The headline of an article is an essential component of your journalistic work and can determine how well the piece will be read. But does the number of words in the headline really matter? In the latest piece for our 'From Our Data’ series, this is exactly what we investigated.
We’ve done a lot of work on headline testing recently and between client-specific workshops and consultations and data investigations we’ve acquired a good sense of what makes a successful headline. Of course, it’s not possible to be prescriptive - a lot depends on the media brand, the topic, the timing, and so on - but winning headlines usually contain these active verbs:
Have, want, can, must, know
Powerful adjectives are also popular, such as:
First, big, new, best
Signal words guide the reader and therefore frequently appear in headlines that perform better:
This, how, what, why
In addition, sentiment words such as these also make for a successful outcome:
Happy, joyful, intense, angry, cruel, fatal
Editors often discuss the ideal number of words too. It can be frustrating when a content management system limits the number of characters. But sometimes there is also debate when an article with an extremely short headline performs exceptionally well, when conventional wisdom says the opposite. Is it really due to the headline's length? Let’s check what the data says.

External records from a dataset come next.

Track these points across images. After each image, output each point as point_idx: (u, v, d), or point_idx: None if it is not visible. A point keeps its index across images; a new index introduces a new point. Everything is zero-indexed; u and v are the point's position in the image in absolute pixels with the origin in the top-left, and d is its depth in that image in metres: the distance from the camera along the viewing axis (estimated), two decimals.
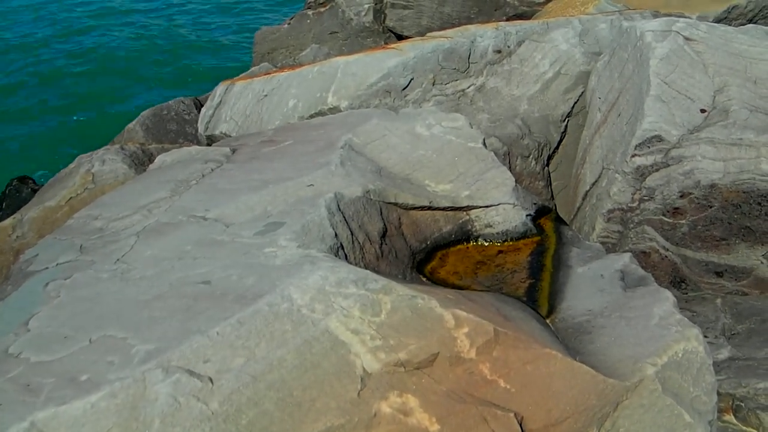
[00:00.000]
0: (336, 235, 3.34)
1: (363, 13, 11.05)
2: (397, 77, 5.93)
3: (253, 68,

The data research: 14 words is your average
Smartocto’s data team examined the number of words in winning headlines during a recent study of A/B tests, which allowed us to make useful comparisons.
(By the way… by ‘good performance’, smartocto doesn't just mean that the article is clicked on a lot. The system always considers loyalty in smartocto's feature, Tentacles. The system counts a click as a ‘loyalty click’ if the visitor stays on the page for at least 10 seconds afterwards, which is a useful indication that the article lives up to the promise of its headline.)